Membranous glomerulonephritis is characterized by the formation of immune complexes in the basement membrane of the glomeruli. These immune complexes lead to thickening of the basement membrane, which in turn leads to proteinuria (loss of protein in the urine) and decreased kidney function. It typically produces a nephrotic syndrome clinical picture.
Membranous glomerulonephritis accounts for 25% of nephropathies in adults and 5% in children. It can occur at any age, but is most commonly diagnosed in people between the ages of 50 and 70. Men are slightly more likely to be affected than women.
In most cases, the cause of membranous glomerulonephritis is not known. However, it is thought to be an autoimmune disorder, in which the immune system mistakenly attacks the kidneys. In some cases, membranous glomerulonephritis is caused by a secondary condition, such as a viral or bacterial infection, or a cancer.
Risk factors include:
- Hepatitis B virus
- Autoimmune diseases
In membranous glomerulonephritis , immune complexes form in the basement membrane of the glomeruli. These immune complexes are composed of antibodies (proteins produced by the immune system) and antigens (substances that the immune system recognizes as foreign). The immune complexes lead to inflammation and thickening of the basement membrane, which in turn leads to proteinuria and decreased kidney function.
The most common clinical features of membranous glomerulonephritis are consistent with nephrotic syndrome, including proteinuria, hypoalbuminaemia and oedema. Other clinical features may include hypertension and hyperlipidaemia. In some cases, there may be no symptoms at all.
The diagnosis of membranous glomerulonephritis is typically made based on the presence of proteinuria (on urine tests) and a characteristic pattern of immune complexes on a kidney biopsy. Other tests that may be used to diagnose membranous glomerulonephritis include blood tests to measure kidney function and urine tests to measure protein levels.

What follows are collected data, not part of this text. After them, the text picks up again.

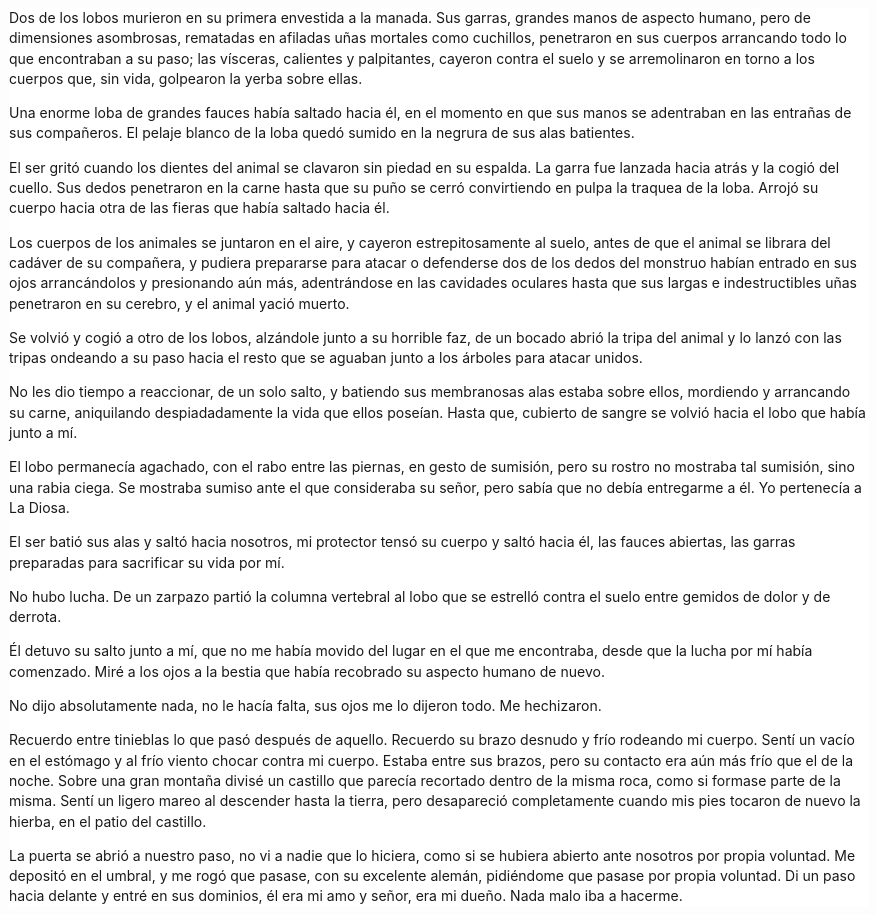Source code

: Dos de los lobos murieron en su primera envestida a la manada. Sus garras, grandes manos de aspecto humano, pero de dimensiones
asombrosas, rematadas en afiladas uñas mortales como cuchillos, penetraron en sus cuerpos arrancando todo lo que encontraban a su paso; las vísceras, calientes y palpitantes, cayeron contra el suelo y se arremolinaron en torno a los cuerpos que, sin vida, golpearon la yerba sobre ellas.

Una enorme loba de grandes fauces había saltado hacia él, en el momento en que sus manos se adentraban en las entrañas de sus compañeros. El pelaje blanco de la loba quedó sumido en la negrura de sus alas batientes.

El ser gritó cuando los dientes del animal se clavaron sin piedad en su espalda. La garra fue lanzada hacia atrás y la cogió del cuello. Sus dedos penetraron en la carne hasta que su puño se cerró convirtiendo en pulpa la traquea de la loba. Arrojó su cuerpo hacia otra de las fieras que había saltado hacia él.

Los cuerpos de los animales se juntaron en el aire, y cayeron estrepitosamente al suelo, antes de que el animal se librara del
cadáver de su compañera, y pudiera prepararse para atacar o defenderse dos de los dedos del monstruo habían entrado en sus ojos arrancándolos y presionando aún más, adentrándose en las cavidades oculares hasta que sus largas e indestructibles uñas penetraron en su cerebro, y el animal yació muerto.

Se volvió y cogió a otro de los lobos, alzándole junto a su horrible faz, de un bocado abrió la tripa del animal y lo lanzó con las tripas ondeando a su paso hacia el resto que se aguaban junto a los árboles para atacar unidos.

No les dio tiempo a reaccionar, de un solo salto, y batiendo sus membranosas alas estaba sobre ellos, mordiendo y arrancando su carne, aniquilando despiadadamente la vida que ellos poseían. Hasta que, cubierto de sangre se volvió hacia el lobo que había junto a mí.

El lobo permanecía agachado, con el rabo entre las piernas, en gesto de sumisión, pero su rostro no mostraba tal sumisión, sino una rabia ciega. Se mostraba sumiso ante el que consideraba su señor, pero sabía que no debía entregarme a él. Yo pertenecía a La Diosa.

El ser batió sus alas y saltó hacia nosotros, mi protector tensó su cuerpo y saltó hacia él, las fauces abiertas, las garras preparadas para sacrificar su vida por mí.

No hubo lucha. De un zarpazo partió la columna vertebral al lobo que se estrelló contra el suelo entre gemidos de dolor y de derrota.

Él detuvo su salto junto a mí, que no me había movido del lugar en el que me encontraba, desde que la lucha por mí había comenzado. Miré a los ojos a la bestia que había recobrado su aspecto humano de nuevo.

No dijo absolutamente nada, no le hacía falta, sus ojos me lo dijeron todo. Me hechizaron.

Recuerdo entre tinieblas lo que pasó después de aquello. Recuerdo su brazo desnudo y frío rodeando mi cuerpo. Sentí un vacío en el estómago y al frío viento chocar contra mi cuerpo. Estaba entre sus brazos, pero su contacto era aún más frío que el de la noche. Sobre una gran montaña divisé un castillo que parecía recortado dentro de la misma roca, como si formase parte de la misma. Sentí un ligero mareo al descender hasta la tierra, pero desapareció completamente cuando mis pies tocaron de nuevo la hierba, en el patio del castillo.

La puerta se abrió a nuestro paso, no vi a nadie que lo hiciera, como si se hubiera abierto ante nosotros por propia voluntad. Me depositó en el umbral, y me rogó que pasase, con su excelente alemán, pidiéndome que pasase por propia voluntad. Di un paso hacia delante y entré en sus dominios, él era mi amo y señor, era mi dueño. Nada malo iba a hacerme.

Light microscopy shows a thickened glomerular basement membrane but normal mesangium. Electron microscopy typically demonstrates immune complex deposition described as “spike and dome” appearance. Immunofluorescence shows IgG and C3 subepithelial deposition.
The main goal of treatment for membranous glomerulonephritis is to reduce proteinuria and preserve kidney function. Patients should be advised to follow a low-salt and low-protein diet. Patients with a medium-term risk of progression to ESRD should be offered immunosuppression with a combination of corticosteroid and cyclophosphamide. Additionally, most patients are offered ACEi to reduce proteinuria and blood pressure.
If left untreated, membranous glomerulonephritis can lead to progressive kidney damage and end-stage kidney disease. In untreated cases, a third of patients have spontaneous remission, a third develop partial remission and a third progress to end-stage renal failure. In some cases, it can also lead to hypertension and heart disease.